## WHAT TO DO
Your job is to retype the records exactly while dropping every picture.

Saved data entries
[Start of section]

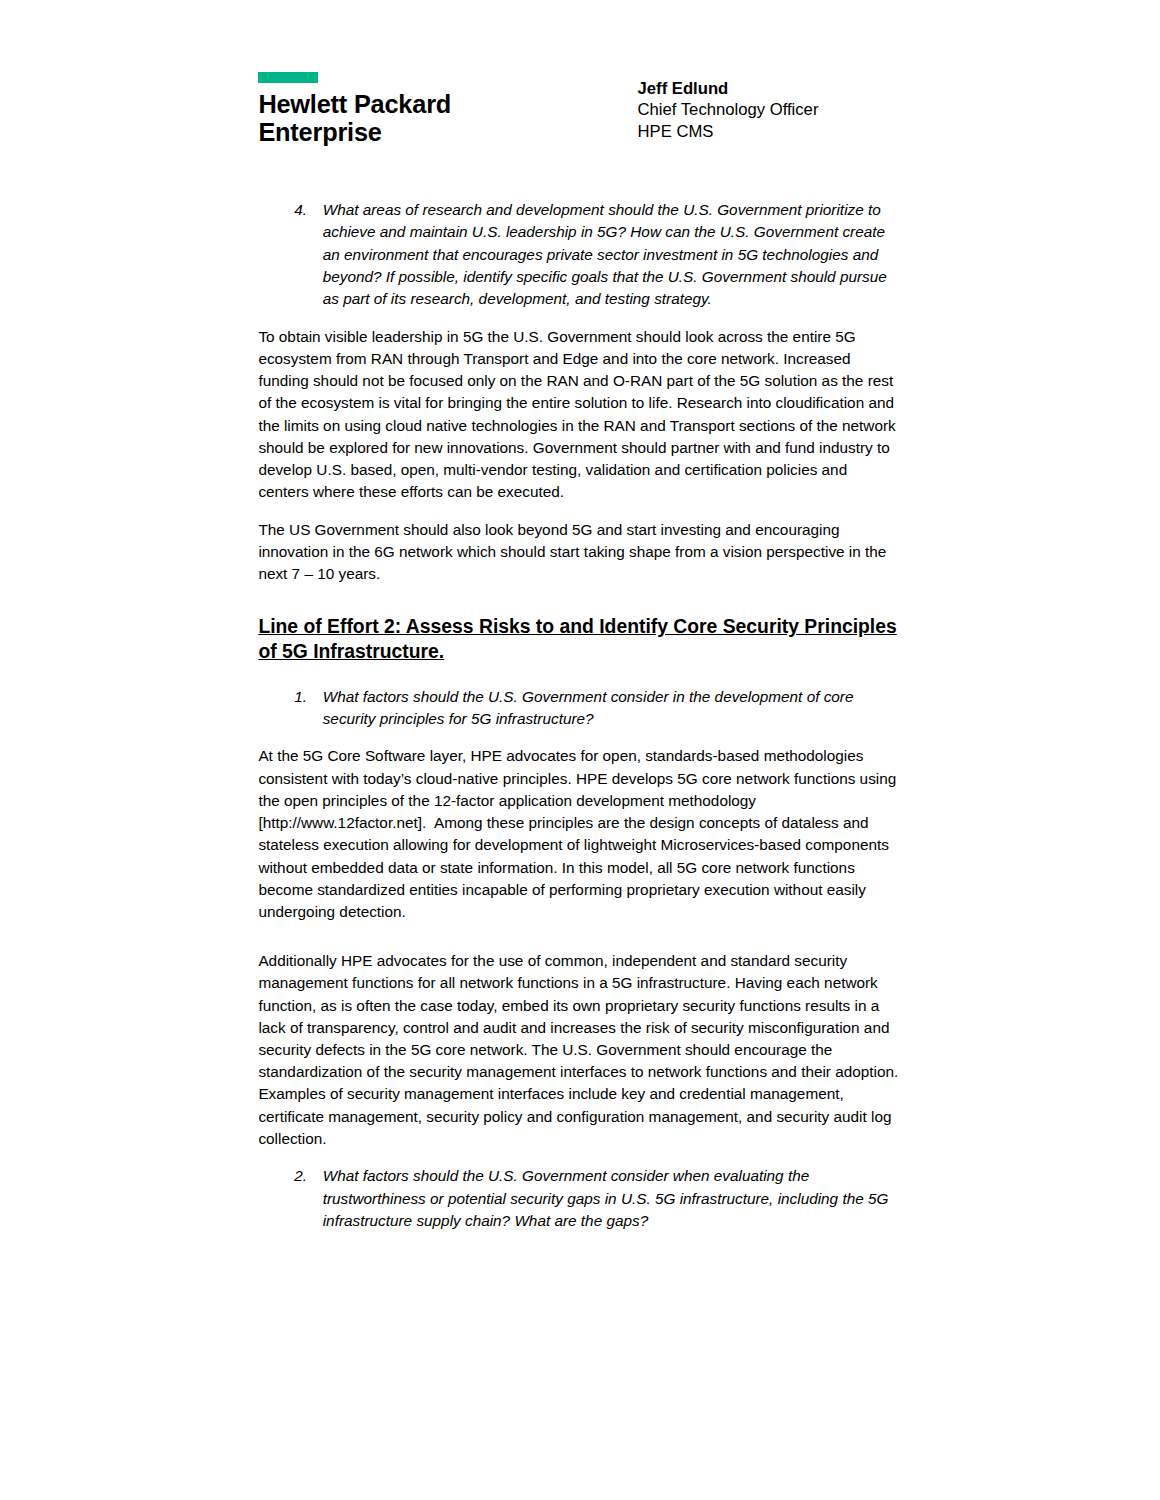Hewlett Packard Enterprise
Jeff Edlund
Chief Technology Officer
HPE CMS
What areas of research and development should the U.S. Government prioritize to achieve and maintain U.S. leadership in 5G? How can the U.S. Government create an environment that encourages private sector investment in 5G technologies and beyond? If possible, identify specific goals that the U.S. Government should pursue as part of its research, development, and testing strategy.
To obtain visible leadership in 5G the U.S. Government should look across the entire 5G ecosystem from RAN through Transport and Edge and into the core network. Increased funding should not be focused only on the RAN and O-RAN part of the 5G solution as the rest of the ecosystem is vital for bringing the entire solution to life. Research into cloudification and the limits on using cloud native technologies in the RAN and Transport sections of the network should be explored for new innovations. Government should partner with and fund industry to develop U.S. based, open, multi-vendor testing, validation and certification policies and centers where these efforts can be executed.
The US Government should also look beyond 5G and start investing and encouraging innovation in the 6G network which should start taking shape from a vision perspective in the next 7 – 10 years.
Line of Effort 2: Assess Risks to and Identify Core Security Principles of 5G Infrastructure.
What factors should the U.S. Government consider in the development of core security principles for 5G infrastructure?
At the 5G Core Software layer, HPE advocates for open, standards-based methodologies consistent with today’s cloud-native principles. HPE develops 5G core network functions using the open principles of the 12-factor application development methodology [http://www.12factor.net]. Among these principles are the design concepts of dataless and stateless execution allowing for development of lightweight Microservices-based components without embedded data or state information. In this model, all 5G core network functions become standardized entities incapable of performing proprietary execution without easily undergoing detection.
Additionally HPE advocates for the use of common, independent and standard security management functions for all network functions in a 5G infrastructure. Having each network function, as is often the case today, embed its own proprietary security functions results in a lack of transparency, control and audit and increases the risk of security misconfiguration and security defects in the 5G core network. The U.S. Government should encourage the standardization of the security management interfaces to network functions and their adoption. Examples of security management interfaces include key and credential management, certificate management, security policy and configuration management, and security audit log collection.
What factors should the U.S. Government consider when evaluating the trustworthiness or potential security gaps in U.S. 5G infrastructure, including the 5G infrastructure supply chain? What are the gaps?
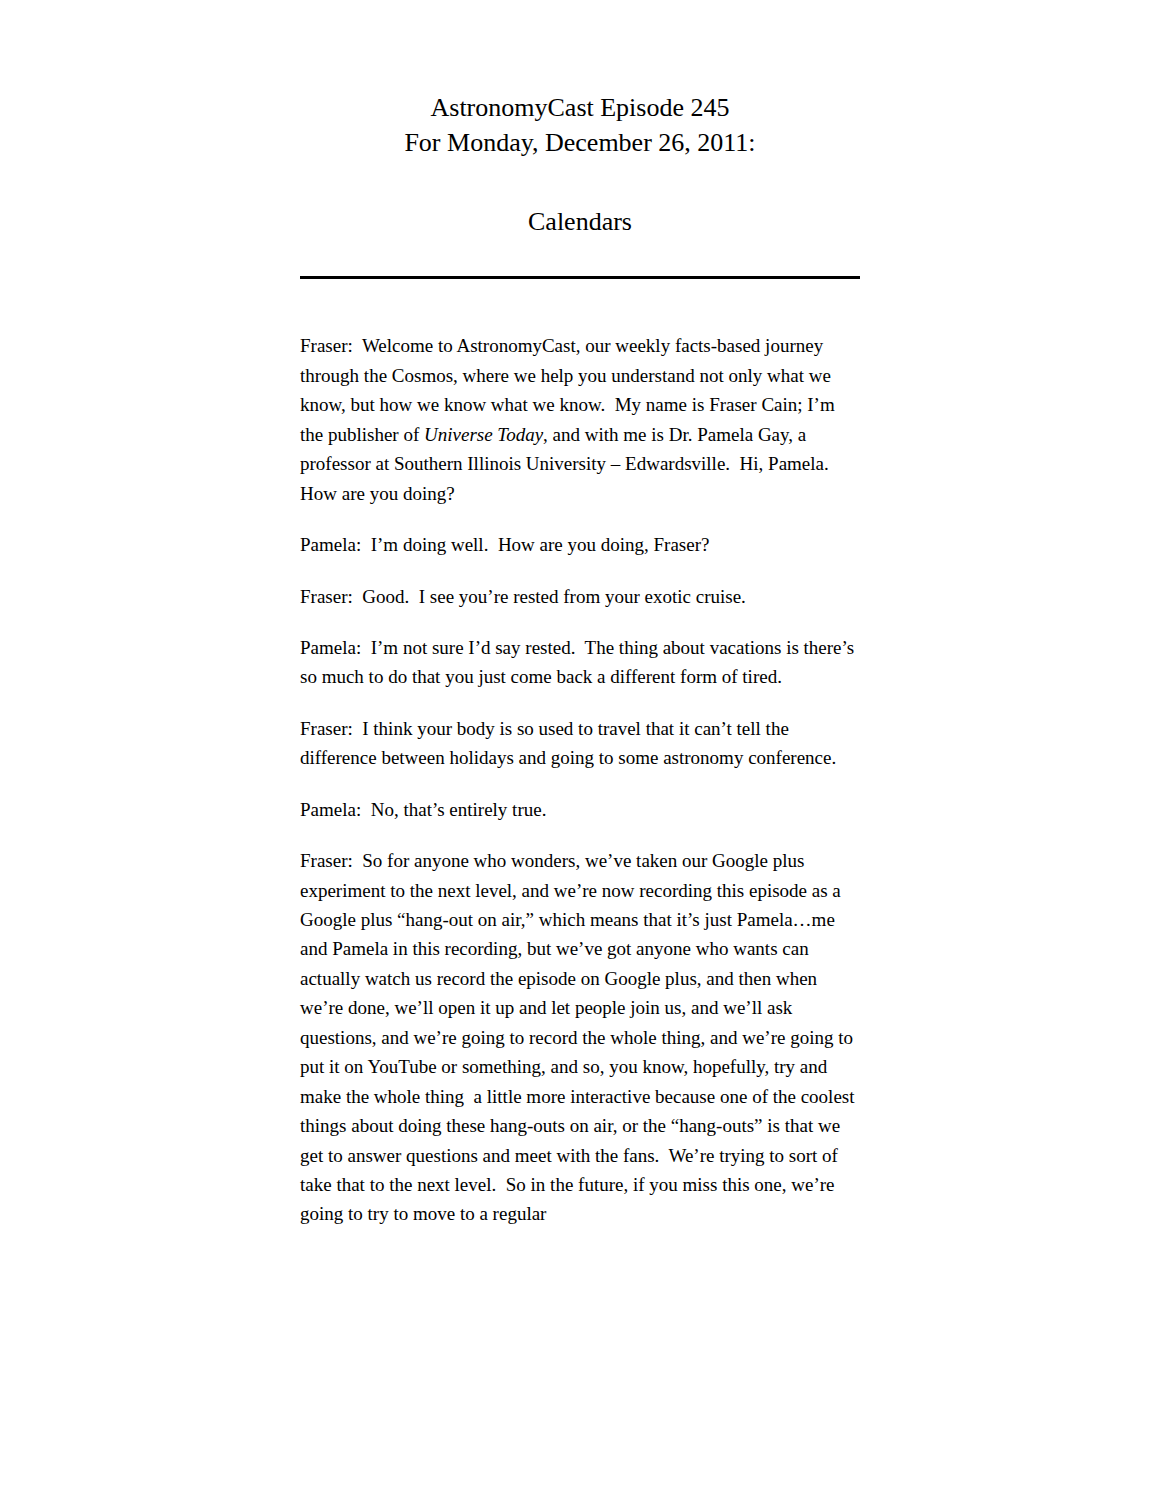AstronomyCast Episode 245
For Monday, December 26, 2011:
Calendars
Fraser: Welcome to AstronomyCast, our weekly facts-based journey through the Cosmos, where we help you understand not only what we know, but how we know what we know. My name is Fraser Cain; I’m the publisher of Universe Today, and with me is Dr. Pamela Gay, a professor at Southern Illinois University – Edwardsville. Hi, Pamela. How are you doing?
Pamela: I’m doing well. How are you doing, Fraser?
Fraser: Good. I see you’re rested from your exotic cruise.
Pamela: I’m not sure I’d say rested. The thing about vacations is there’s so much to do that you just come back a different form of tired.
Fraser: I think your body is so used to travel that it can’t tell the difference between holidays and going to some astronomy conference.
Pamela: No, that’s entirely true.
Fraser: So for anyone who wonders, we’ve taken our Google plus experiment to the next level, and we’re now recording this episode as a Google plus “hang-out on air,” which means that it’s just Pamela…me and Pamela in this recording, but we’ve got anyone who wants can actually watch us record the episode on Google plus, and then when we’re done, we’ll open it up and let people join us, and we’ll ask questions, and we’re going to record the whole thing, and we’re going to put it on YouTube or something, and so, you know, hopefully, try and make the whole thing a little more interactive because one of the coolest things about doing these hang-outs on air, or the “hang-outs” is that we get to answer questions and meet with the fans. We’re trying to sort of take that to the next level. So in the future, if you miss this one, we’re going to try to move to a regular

[End of section]

## FINISHED TASK
Hewlett Packard Enterprise
Jeff Edlund
Chief Technology Officer
HPE CMS
What areas of research and development should the U.S. Government prioritize to achieve and maintain U.S. leadership in 5G? How can the U.S. Government create an environment that encourages private sector investment in 5G technologies and beyond? If possible, identify specific goals that the U.S. Government should pursue as part of its research, development, and testing strategy.
To obtain visible leadership in 5G the U.S. Government should look across the entire 5G ecosystem from RAN through Transport and Edge and into the core network. Increased funding should not be focused only on the RAN and O-RAN part of the 5G solution as the rest of the ecosystem is vital for bringing the entire solution to life. Research into cloudification and the limits on using cloud native technologies in the RAN and Transport sections of the network should be explored for new innovations. Government should partner with and fund industry to develop U.S. based, open, multi-vendor testing, validation and certification policies and centers where these efforts can be executed.
The US Government should also look beyond 5G and start investing and encouraging innovation in the 6G network which should start taking shape from a vision perspective in the next 7 – 10 years.
Line of Effort 2: Assess Risks to and Identify Core Security Principles of 5G Infrastructure.
What factors should the U.S. Government consider in the development of core security principles for 5G infrastructure?
At the 5G Core Software layer, HPE advocates for open, standards-based methodologies consistent with today’s cloud-native principles. HPE develops 5G core network functions using the open principles of the 12-factor application development methodology [http://www.12factor.net]. Among these principles are the design concepts of dataless and stateless execution allowing for development of lightweight Microservices-based components without embedded data or state information. In this model, all 5G core network functions become standardized entities incapable of performing proprietary execution without easily undergoing detection.
Additionally HPE advocates for the use of common, independent and standard security management functions for all network functions in a 5G infrastructure. Having each network function, as is often the case today, embed its own proprietary security functions results in a lack of transparency, control and audit and increases the risk of security misconfiguration and security defects in the 5G core network. The U.S. Government should encourage the standardization of the security management interfaces to network functions and their adoption. Examples of security management interfaces include key and credential management, certificate management, security policy and configuration management, and security audit log collection.
What factors should the U.S. Government consider when evaluating the trustworthiness or potential security gaps in U.S. 5G infrastructure, including the 5G infrastructure supply chain? What are the gaps?
AstronomyCast Episode 245
For Monday, December 26, 2011:
Calendars
Fraser: Welcome to AstronomyCast, our weekly facts-based journey through the Cosmos, where we help you understand not only what we know, but how we know what we know. My name is Fraser Cain; I’m the publisher of Universe Today, and with me is Dr. Pamela Gay, a professor at Southern Illinois University – Edwardsville. Hi, Pamela. How are you doing?
Pamela: I’m doing well. How are you doing, Fraser?
Fraser: Good. I see you’re rested from your exotic cruise.
Pamela: I’m not sure I’d say rested. The thing about vacations is there’s so much to do that you just come back a different form of tired.
Fraser: I think your body is so used to travel that it can’t tell the difference between holidays and going to some astronomy conference.
Pamela: No, that’s entirely true.
Fraser: So for anyone who wonders, we’ve taken our Google plus experiment to the next level, and we’re now recording this episode as a Google plus “hang-out on air,” which means that it’s just Pamela…me and Pamela in this recording, but we’ve got anyone who wants can actually watch us record the episode on Google plus, and then when we’re done, we’ll open it up and let people join us, and we’ll ask questions, and we’re going to record the whole thing, and we’re going to put it on YouTube or something, and so, you know, hopefully, try and make the whole thing a little more interactive because one of the coolest things about doing these hang-outs on air, or the “hang-outs” is that we get to answer questions and meet with the fans. We’re trying to sort of take that to the next level. So in the future, if you miss this one, we’re going to try to move to a regular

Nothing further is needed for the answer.